How many of the lines below contain the word "NMEHA"? Only the number is wanted.

(MATERIAL FOR THE TASK begins)

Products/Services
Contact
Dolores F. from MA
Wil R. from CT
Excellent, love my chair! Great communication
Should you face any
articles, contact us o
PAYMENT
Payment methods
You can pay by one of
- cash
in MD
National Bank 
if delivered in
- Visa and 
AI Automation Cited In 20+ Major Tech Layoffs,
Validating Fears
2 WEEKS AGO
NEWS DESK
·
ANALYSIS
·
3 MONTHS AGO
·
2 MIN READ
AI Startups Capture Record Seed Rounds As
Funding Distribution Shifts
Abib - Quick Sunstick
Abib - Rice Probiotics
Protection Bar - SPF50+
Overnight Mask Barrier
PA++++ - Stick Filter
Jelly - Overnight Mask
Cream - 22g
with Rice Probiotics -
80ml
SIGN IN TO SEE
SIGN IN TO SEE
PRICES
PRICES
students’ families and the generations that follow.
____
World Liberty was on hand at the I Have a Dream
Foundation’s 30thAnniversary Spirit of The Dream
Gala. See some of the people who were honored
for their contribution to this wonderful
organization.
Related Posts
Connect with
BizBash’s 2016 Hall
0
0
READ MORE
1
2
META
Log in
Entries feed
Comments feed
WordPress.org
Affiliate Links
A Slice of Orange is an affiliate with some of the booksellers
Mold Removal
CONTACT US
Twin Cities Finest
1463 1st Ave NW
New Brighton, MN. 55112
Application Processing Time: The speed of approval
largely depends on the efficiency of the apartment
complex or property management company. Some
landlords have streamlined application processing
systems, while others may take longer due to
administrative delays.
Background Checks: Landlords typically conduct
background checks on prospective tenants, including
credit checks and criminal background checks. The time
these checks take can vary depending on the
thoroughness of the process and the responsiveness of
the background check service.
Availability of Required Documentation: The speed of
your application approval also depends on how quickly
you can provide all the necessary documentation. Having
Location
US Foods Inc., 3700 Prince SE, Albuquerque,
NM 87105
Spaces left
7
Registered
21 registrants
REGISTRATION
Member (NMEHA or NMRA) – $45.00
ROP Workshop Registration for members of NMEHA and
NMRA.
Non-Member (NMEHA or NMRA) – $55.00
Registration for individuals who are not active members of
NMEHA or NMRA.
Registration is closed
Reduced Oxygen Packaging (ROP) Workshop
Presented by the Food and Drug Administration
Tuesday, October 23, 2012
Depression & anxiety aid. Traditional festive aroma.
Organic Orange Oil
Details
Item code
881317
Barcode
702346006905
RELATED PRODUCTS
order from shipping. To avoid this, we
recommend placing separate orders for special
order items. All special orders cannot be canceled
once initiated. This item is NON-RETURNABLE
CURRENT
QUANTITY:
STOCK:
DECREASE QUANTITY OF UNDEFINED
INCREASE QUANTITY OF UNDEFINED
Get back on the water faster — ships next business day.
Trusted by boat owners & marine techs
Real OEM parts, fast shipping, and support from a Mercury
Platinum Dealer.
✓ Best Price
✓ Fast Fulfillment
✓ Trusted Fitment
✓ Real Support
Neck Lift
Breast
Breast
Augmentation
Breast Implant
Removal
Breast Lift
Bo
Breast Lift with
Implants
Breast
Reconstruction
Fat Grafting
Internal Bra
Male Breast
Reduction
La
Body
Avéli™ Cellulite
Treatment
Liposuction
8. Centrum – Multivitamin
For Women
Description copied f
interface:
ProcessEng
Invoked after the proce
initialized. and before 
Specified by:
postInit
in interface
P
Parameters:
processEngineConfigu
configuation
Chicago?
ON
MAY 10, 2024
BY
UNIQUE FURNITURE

(MATERIAL FOR THE TASK ends)
(MATERIAL FOR THE TASK begins)

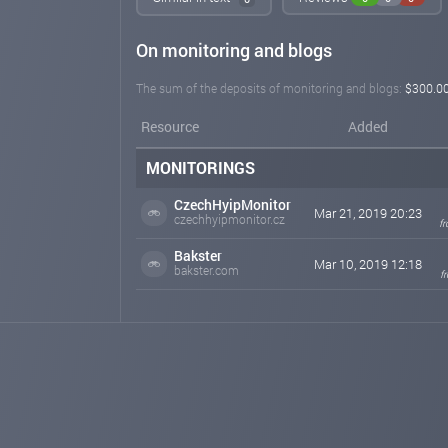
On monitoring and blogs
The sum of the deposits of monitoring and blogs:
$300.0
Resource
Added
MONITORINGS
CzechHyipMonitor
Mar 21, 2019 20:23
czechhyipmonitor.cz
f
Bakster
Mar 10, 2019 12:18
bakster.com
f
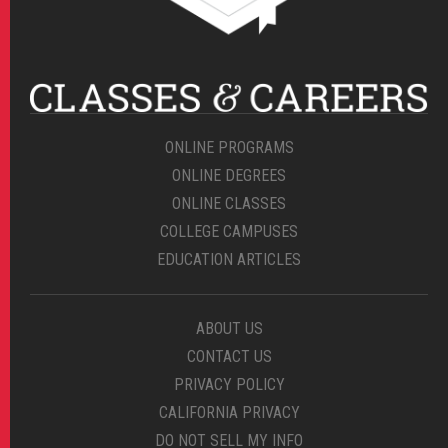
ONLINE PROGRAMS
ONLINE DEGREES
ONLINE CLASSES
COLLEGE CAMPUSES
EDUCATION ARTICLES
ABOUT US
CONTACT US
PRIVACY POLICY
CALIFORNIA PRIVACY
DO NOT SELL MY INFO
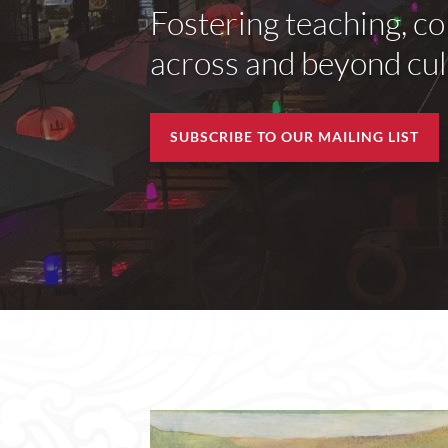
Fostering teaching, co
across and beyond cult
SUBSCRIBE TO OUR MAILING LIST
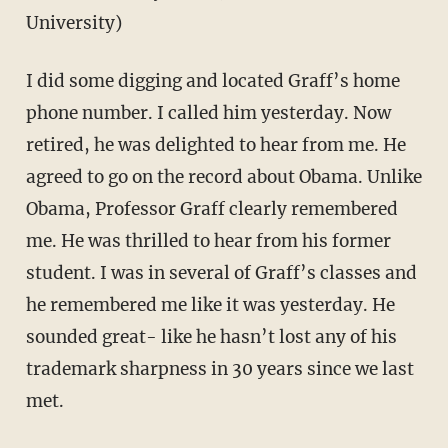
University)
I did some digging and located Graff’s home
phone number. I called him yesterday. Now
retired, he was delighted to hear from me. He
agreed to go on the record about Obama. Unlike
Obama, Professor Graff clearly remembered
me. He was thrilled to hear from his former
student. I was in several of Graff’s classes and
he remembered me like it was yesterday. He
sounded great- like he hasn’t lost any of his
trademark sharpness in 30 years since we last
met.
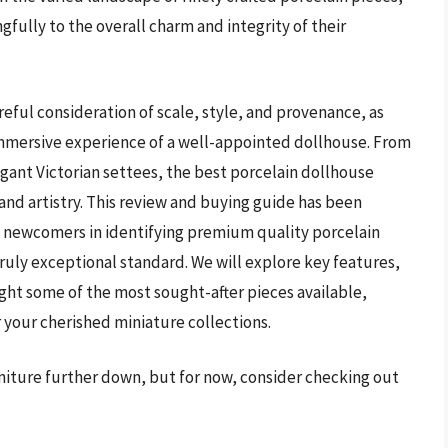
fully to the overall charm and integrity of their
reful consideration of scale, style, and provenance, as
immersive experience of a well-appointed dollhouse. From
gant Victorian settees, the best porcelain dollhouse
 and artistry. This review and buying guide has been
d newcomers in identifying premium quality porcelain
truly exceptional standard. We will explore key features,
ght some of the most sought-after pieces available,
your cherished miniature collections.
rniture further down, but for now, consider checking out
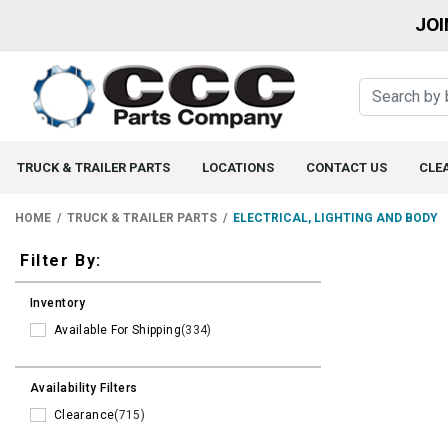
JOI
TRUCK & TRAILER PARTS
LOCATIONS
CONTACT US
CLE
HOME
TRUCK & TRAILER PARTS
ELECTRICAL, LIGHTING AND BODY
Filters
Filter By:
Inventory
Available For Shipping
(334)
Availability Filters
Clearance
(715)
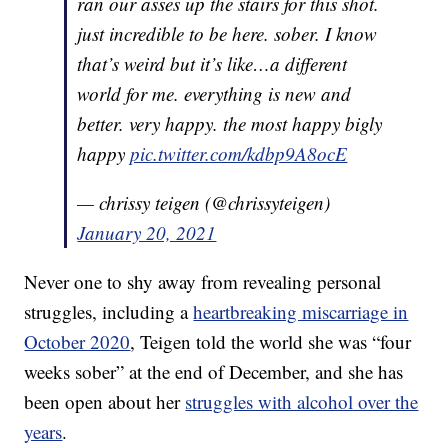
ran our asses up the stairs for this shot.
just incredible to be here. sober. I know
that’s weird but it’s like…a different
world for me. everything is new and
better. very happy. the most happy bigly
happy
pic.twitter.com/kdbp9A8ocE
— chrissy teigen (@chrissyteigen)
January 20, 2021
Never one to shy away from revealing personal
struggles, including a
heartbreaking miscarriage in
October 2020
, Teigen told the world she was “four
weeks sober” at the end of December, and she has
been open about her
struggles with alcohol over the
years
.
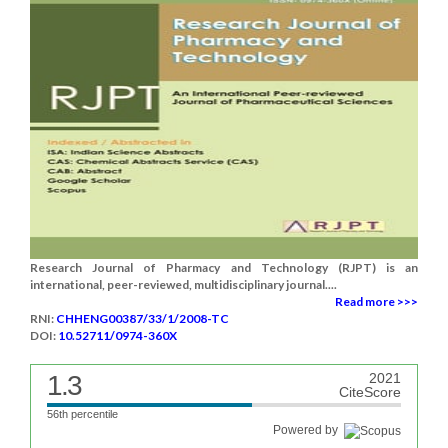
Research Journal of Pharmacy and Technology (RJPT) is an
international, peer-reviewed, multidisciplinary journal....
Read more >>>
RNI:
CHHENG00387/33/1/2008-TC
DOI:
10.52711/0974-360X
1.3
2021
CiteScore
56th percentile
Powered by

(MATERIAL FOR THE TASK ends)
(MATERIAL FOR THE TASK begins)

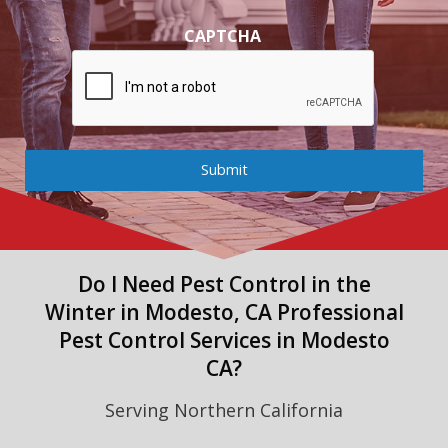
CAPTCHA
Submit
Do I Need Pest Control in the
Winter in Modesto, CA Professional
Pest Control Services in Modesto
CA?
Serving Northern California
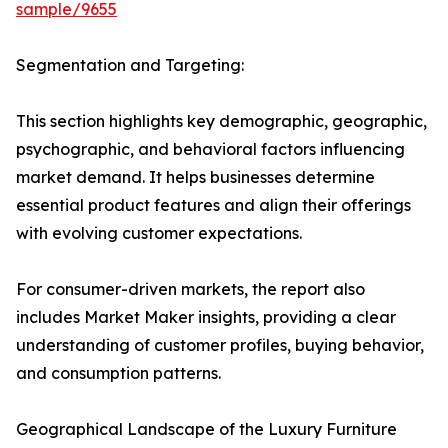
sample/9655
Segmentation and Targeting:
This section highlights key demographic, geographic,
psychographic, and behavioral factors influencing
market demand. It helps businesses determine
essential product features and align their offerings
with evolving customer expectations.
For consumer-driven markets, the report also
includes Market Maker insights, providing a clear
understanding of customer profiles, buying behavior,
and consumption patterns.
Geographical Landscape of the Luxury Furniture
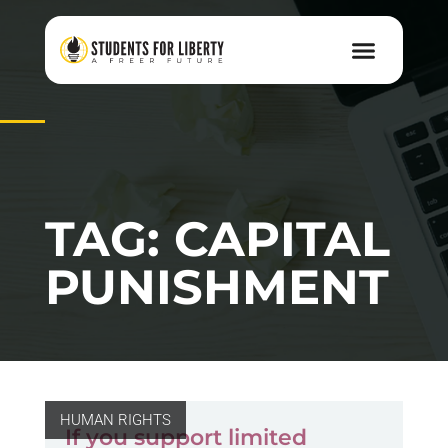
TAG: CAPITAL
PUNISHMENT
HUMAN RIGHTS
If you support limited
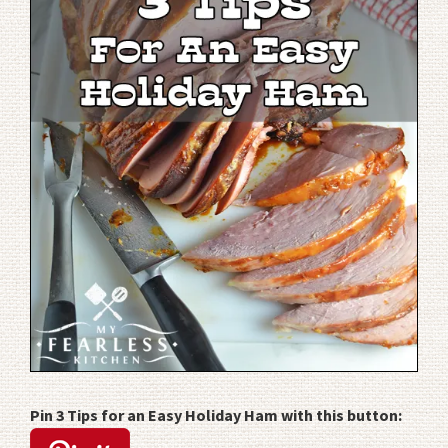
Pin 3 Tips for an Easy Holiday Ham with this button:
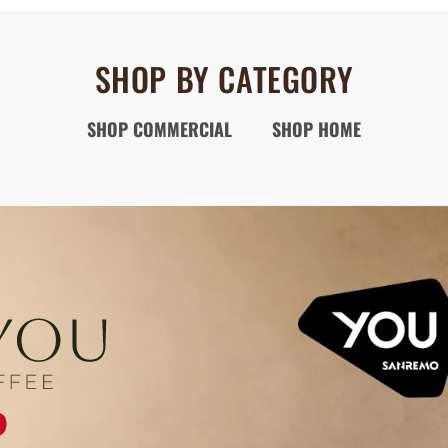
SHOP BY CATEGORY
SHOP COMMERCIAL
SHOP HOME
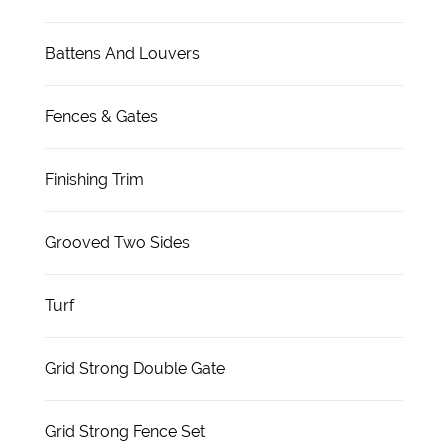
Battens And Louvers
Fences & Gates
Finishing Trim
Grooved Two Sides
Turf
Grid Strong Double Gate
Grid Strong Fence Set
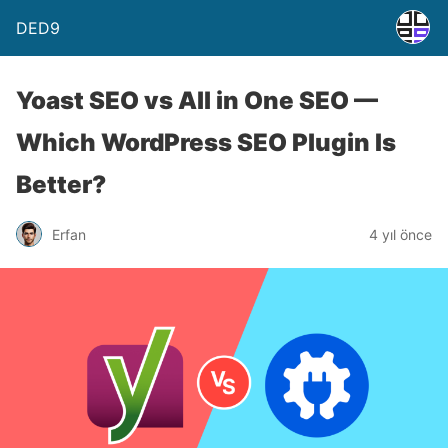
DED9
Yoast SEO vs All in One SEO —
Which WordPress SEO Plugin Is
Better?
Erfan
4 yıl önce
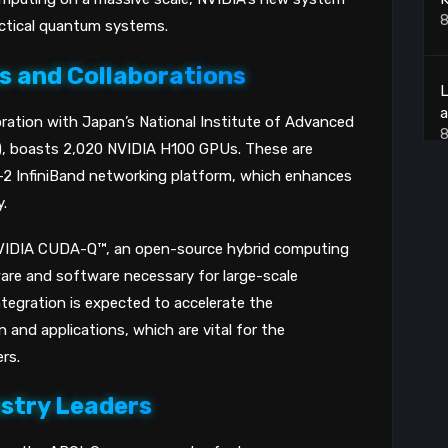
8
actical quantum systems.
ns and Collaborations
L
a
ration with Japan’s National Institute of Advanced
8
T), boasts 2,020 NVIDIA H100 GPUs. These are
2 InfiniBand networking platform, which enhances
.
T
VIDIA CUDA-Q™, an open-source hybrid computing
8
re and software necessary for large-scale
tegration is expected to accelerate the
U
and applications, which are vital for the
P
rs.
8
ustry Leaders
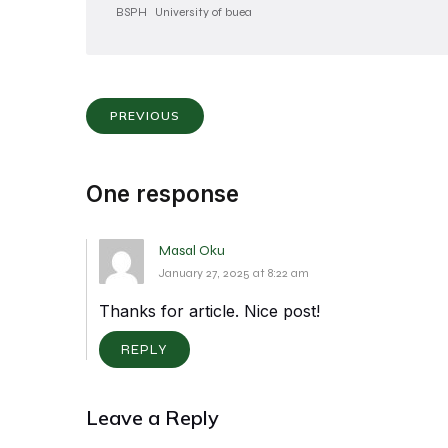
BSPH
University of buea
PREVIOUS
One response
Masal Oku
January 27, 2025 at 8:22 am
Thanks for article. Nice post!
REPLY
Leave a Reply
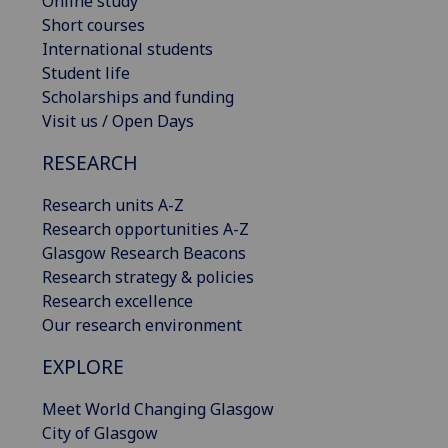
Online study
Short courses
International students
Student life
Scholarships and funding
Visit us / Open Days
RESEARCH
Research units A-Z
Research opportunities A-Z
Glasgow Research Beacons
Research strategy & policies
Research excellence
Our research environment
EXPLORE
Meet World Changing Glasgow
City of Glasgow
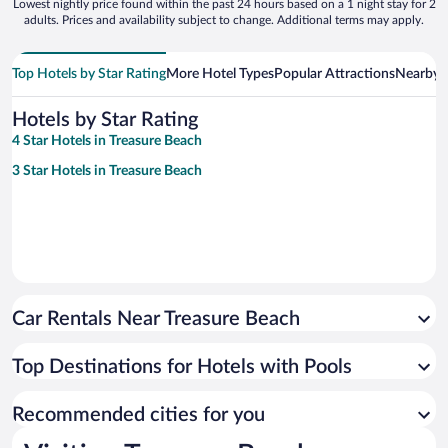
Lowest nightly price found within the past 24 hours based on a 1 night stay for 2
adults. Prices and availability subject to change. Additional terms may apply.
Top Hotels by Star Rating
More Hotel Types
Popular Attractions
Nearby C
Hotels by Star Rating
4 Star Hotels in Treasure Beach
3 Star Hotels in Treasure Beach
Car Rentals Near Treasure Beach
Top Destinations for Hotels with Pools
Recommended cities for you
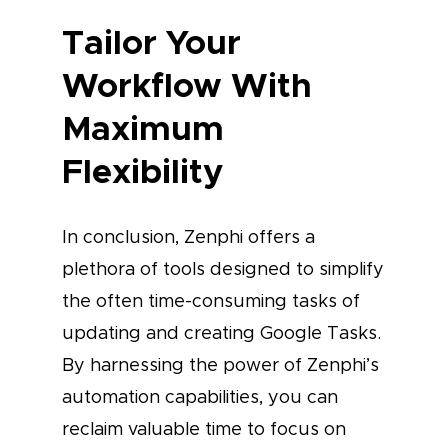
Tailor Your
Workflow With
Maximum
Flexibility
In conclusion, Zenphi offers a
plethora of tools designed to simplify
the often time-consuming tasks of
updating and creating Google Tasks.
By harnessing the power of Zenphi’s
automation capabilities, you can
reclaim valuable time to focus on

(MATERIAL FOR THE TASK ends)

**EXERCISE ANSWER**
4